##### MATERIAL FOR THIS EXERCISE #####

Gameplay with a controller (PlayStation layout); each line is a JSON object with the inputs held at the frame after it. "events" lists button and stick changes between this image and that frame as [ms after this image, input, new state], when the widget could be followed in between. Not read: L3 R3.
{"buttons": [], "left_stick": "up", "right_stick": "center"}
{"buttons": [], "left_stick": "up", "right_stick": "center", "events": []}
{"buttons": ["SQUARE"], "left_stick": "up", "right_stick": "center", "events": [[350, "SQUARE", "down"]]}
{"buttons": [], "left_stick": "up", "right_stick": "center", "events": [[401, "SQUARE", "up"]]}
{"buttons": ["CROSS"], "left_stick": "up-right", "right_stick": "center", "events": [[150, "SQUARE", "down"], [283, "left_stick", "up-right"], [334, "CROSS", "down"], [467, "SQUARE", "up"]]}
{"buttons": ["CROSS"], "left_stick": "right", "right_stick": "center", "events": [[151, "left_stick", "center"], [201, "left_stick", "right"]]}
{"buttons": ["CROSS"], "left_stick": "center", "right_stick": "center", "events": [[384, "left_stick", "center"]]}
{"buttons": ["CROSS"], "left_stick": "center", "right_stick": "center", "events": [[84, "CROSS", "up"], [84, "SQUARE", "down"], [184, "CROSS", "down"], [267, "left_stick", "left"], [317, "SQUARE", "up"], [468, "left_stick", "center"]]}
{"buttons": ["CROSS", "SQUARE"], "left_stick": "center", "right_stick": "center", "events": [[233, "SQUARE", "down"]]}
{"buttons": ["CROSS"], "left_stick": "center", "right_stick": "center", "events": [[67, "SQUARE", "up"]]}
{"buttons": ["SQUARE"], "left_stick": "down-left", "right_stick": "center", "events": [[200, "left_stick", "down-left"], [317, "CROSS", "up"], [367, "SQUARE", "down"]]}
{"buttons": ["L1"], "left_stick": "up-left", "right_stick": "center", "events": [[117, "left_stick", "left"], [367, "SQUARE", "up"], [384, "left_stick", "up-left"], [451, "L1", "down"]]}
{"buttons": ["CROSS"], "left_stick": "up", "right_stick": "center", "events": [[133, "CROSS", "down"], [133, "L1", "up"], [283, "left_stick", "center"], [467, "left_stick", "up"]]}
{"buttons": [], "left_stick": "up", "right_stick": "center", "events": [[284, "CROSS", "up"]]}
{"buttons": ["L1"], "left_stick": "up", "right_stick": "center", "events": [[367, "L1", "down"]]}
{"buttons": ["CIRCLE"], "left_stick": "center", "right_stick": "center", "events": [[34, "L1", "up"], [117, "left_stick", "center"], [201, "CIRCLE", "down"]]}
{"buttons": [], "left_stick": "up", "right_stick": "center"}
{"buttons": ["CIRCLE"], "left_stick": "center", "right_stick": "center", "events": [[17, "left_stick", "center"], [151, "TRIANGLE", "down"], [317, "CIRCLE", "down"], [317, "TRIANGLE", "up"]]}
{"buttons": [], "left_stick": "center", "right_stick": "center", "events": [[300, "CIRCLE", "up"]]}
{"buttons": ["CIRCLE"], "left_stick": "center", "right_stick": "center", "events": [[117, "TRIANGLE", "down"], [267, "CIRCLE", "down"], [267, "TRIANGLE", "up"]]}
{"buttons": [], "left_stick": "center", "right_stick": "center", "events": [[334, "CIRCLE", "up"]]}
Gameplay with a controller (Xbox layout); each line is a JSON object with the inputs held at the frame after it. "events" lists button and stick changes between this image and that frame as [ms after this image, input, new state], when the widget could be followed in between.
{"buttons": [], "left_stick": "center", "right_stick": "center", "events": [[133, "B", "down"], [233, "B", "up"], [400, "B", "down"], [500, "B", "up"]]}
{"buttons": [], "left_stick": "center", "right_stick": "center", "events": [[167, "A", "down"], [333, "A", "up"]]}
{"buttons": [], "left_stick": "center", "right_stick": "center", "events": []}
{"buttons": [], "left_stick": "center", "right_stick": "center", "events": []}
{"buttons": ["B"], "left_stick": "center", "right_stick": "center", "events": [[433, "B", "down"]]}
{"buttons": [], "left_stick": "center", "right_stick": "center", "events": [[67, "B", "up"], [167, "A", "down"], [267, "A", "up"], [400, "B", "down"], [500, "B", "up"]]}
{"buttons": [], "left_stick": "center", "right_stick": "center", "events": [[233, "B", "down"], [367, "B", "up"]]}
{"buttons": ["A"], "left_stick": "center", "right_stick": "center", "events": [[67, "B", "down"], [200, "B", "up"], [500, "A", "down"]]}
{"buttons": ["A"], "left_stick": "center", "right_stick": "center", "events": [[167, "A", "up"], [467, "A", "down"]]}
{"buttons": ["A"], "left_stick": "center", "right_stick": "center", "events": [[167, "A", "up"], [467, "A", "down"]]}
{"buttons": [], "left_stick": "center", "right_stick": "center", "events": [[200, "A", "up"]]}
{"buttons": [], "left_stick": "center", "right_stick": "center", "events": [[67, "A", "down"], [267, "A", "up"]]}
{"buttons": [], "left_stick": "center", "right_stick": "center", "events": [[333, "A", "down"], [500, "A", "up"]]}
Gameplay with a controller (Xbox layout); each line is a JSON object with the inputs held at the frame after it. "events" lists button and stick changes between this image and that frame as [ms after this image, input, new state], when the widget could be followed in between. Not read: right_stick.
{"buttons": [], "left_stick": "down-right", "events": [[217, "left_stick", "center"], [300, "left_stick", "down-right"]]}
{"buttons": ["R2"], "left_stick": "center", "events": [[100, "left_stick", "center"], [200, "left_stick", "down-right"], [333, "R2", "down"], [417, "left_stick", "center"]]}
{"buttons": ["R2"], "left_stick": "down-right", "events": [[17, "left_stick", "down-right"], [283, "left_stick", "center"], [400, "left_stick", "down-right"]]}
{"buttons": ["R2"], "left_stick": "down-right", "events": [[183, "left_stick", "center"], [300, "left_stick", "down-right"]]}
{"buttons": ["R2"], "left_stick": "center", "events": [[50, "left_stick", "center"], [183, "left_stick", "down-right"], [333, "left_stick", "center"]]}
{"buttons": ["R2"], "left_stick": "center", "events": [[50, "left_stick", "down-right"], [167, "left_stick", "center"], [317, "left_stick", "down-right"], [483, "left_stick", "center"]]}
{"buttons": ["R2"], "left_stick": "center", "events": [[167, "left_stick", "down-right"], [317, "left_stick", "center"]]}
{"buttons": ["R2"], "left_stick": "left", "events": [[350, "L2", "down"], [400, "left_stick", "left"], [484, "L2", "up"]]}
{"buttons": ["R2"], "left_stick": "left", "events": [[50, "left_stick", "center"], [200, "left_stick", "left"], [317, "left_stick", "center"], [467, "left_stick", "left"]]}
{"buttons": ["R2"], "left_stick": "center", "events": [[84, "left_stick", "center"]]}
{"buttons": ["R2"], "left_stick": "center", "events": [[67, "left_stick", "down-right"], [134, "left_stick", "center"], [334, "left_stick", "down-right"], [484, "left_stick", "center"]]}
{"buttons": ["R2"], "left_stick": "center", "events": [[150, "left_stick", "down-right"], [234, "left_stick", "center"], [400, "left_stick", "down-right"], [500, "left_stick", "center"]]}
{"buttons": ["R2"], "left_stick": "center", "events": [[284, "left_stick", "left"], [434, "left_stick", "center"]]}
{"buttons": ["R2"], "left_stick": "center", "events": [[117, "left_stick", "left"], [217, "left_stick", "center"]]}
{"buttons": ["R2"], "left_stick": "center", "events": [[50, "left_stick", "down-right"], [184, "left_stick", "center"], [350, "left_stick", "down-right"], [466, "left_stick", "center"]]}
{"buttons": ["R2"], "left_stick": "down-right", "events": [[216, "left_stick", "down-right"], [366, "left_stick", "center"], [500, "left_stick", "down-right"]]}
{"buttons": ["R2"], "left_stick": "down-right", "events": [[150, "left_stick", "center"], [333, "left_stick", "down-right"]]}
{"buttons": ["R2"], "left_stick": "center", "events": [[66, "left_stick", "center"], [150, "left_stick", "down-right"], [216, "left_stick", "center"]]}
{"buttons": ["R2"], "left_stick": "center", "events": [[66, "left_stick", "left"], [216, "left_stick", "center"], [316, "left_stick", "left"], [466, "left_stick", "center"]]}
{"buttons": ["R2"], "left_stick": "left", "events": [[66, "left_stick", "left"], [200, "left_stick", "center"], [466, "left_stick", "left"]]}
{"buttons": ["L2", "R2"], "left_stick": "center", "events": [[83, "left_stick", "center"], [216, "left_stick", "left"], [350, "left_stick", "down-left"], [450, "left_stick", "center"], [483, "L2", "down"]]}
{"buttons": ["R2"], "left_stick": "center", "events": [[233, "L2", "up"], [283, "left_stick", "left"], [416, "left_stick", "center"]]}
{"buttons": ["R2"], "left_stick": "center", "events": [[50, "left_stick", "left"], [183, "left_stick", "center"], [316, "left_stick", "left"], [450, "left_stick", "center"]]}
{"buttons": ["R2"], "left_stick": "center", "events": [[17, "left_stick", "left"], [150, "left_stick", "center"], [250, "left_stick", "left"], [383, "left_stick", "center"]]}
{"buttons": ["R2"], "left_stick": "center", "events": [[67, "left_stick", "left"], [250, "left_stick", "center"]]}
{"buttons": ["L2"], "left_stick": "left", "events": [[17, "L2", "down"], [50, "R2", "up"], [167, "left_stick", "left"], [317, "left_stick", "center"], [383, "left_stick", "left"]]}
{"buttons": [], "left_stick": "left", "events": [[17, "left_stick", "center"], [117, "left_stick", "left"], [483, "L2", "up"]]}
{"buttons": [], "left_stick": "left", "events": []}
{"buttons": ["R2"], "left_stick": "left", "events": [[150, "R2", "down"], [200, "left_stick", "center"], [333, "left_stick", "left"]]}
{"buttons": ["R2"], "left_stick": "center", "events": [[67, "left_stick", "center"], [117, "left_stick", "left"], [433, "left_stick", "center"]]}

#####

> [EXERCISE]
State the number of lines in the records above that contain the string "when", and give nothing else.

> [THE COMPLETED TASK]
3